[citation][nom]haswell5271[/nom]If the OS was light enough? I would bet it could. Windows 7 is very heavy compared to Android, and because it's flash architecture is might be faster memory than my 7200 RPM HDD. Also my i5-3570K isn't overclocked. It's actually underclocked to 2.9 GHz to lowers temps (I don't need and more speed). You have to give Samsung some faith mate.[/citation]
It doesn't matter how good Samsung did. The CPU is still just a quad core Cortex A15+quad core Cortex A7 at best. What I think of Samsung doesn't change the fact that a very, very low end CPU will not beat one of the highest end consumer CPUs available.
You are greatly overestimating the influence of Windows 7.

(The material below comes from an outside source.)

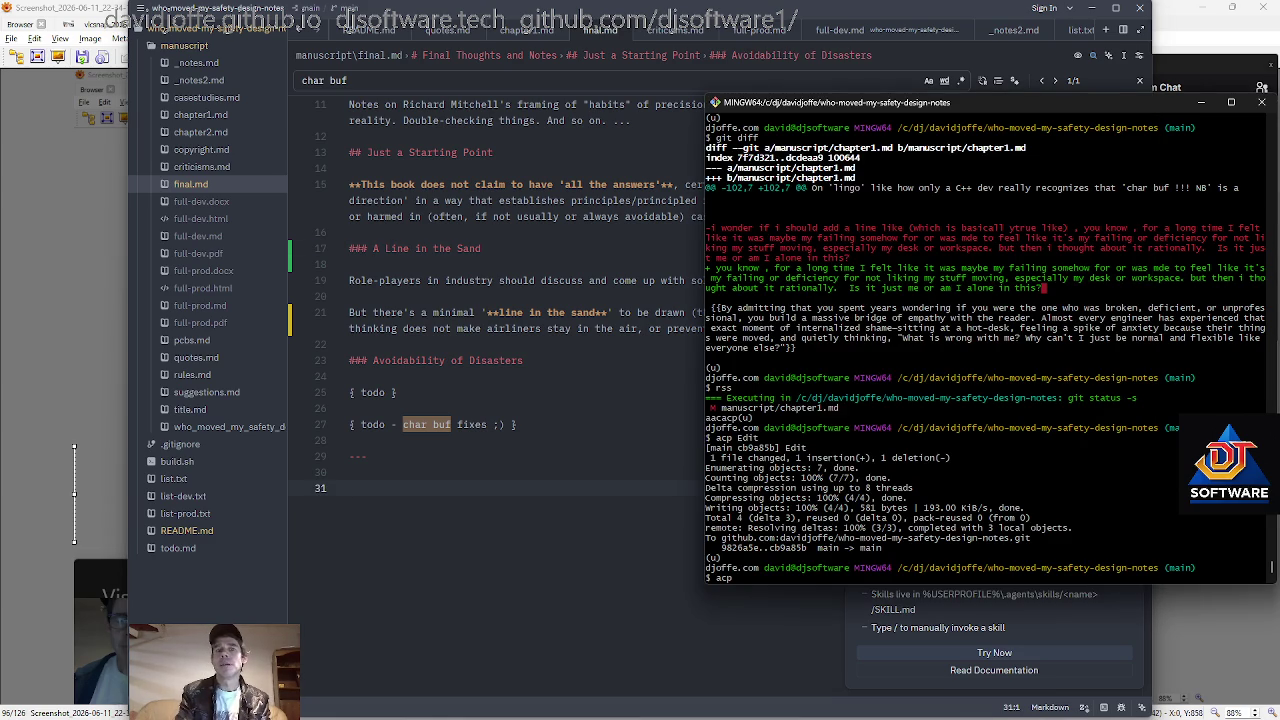
{"action": "type", "text": "revision"}
{"action": "key", "text": "Return"}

Even with that considerable underclock, a single core of your i5 will beat the Exynos 5 in eight-threaded software by huge margins simply because it's that much faster than ARM. There is a huge difference in power consumption, performance, and price for a reason. I've got nothing against Samsung, I even own several Samsung products, but they can't make an architecture perform better than it is capable of performing.
Also, you seem to not understand how fast the on-board flash of modern devices really is. Sure, it's not junk, but it's no speed demon either. A cheap SSD can be exponentially faster and be much faster even in more real world scenarios the benchmarks and unusually high usage situations.
I repeat: There is no chance, whatsoever, of your i5 being beaten by Samsung's Exynos5 unless Samsung managed to get more than an order of magnitude improvements to meet desktop performance without desktop nor even low end laptop power consumption. Since Samsung did no such thing, the i5 will win without any performance competition, granted it is an apple s to oranges comparison.